**GIVEN INSTRUCTION 1:**
According to the commentary on the UK general election, what does a slam dunk at 100-1 on still return?
--- Start TEXT BLOCK ---
Market Insights

The UK General Election is upon us

Here we are then. The Day of Reckoning. Is Theresa May about to pull off the most audacious political victory of recent times, delivering the Conservative Party their biggest majority in 30 years? Or will it go down in history as the greatest miscalculation of the political mood since James Callaghan tried to portray the winter of discontent as not much of a crisis?

More importantly for those of you from around the world, what will the market impact be?
At first sight, it would appear the market couldn’t give two figs about this election. Here’s where implied 1 week GBP/USD volatility is trading:

You can see the previous spikes, starting with the Scotland referendum, then the 2015 election, then the massive panic over Brexit, followed by quite frankly a very pathetic attempt at a spike right now.

This can mean one of various things:

  1. No one cares at all about the election as it’s not going to change anything
  2. The result is entirely predictable
  3. Positions are so light that no-one is using the options market to hedge them, or indeed to leverage up and speculate on the path of GBP
  4. Absolute volatility levels are low, so the spike might not look like much, but relative to general volatility levels it’s still decent

Most likely, all of the above are true. If so then point 3) becomes curious. If it’s a very predictable result then why not bet on it? A slam dunk at 100-1 on still returns £1 for every £100 bet. Equally curious is that if 1 + 2 are true, then there should be no spike at all, rendering point 4) irrelevant.

When this kind of internal logic fails, it’s a sure sign that the market isn’t functioning at a rational equilibrium. The reality is that overall volatility is so low that it’s not worth taking a risk on anything. In this environment, “Buy the Dip” is the only risk to take, because basically the market has decided that it isn’t a risk at all. After all, 3 weeks after the Brexit vote, stock markets rallied. The same thing happened within hours of Trump’s victory. For the Italian referendum, minutes. Then for the French Presidential election, it happened a week before the final 2nd round vote was done. Markets have decided that if political risk exists, it’s a darn fine time to perfect the successful central-bank-mandated Pavlovian strategy of the past 8 years: buy all dips in risky assets.
--- End TEXT BLOCK ---
--- Start DATASET CONTENT ---
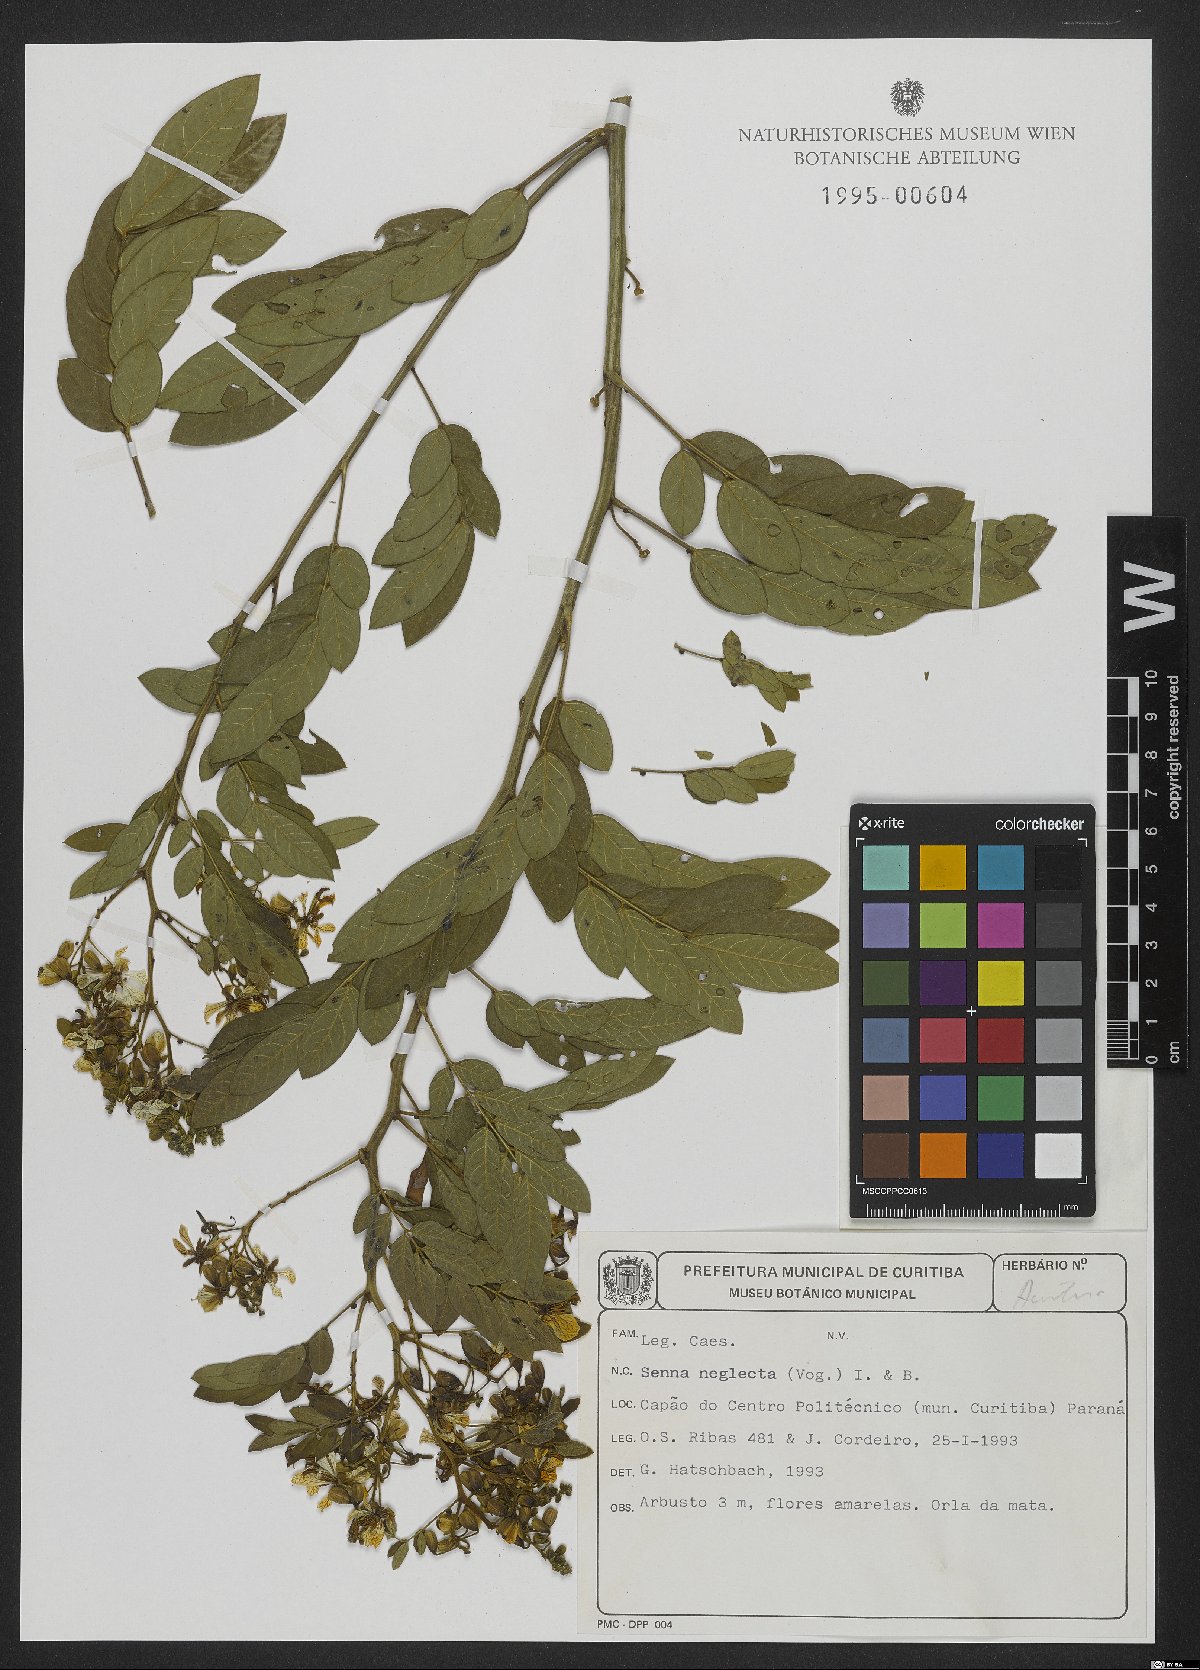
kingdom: Plantae
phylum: Tracheophyta
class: Magnoliopsida
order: Fabales
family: Fabaceae
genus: Senna
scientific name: Senna neglecta
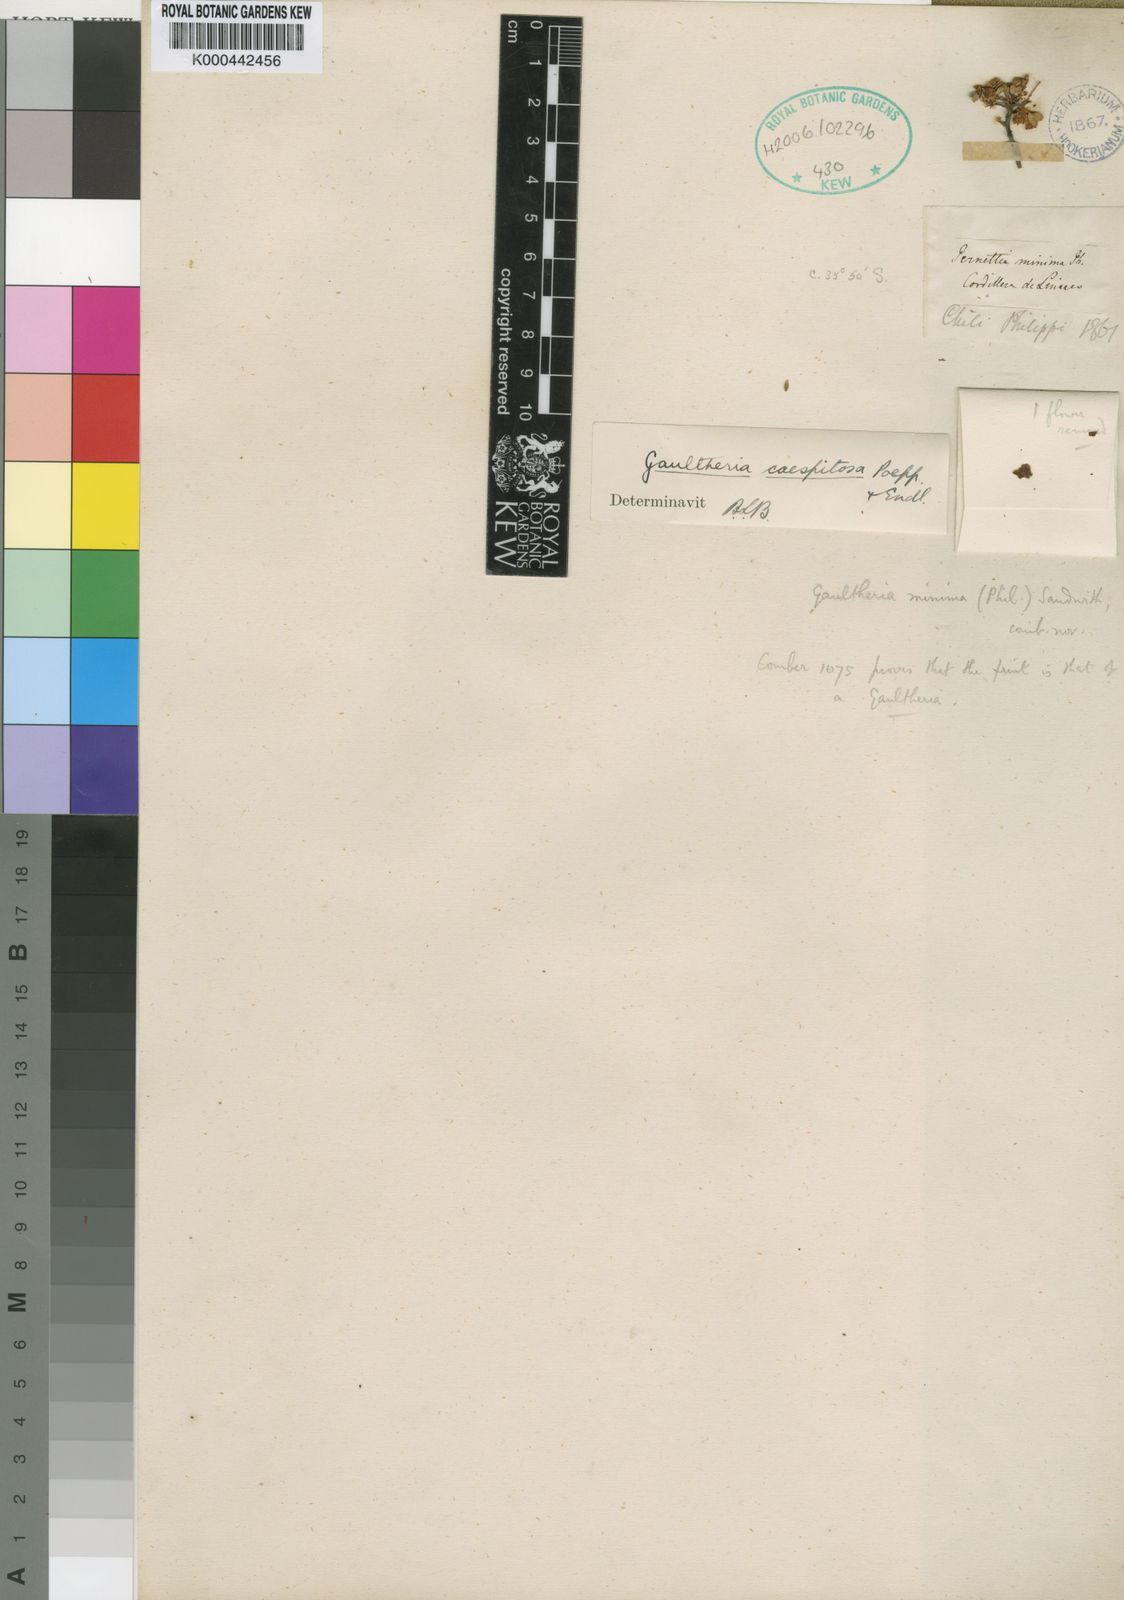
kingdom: Plantae
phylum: Tracheophyta
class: Magnoliopsida
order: Ericales
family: Ericaceae
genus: Gaultheria
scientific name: Gaultheria caespitosa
--- End DATASET CONTENT ---
**GIVEN INSTRUCTION 2:**
Print every line of the taxonomic rows above unchanged, leaving out the pictures.

**WRITTEN RESPONSE 1:**
£1 for every £100 bet.

**WRITTEN RESPONSE 2:**
kingdom: Plantae
phylum: Tracheophyta
class: Magnoliopsida
order: Fabales
family: Fabaceae
genus: Senna
scientific name: Senna neglecta
kingdom: Plantae
phylum: Tracheophyta
class: Magnoliopsida
order: Ericales
family: Ericaceae
genus: Gaultheria
scientific name: Gaultheria caespitosa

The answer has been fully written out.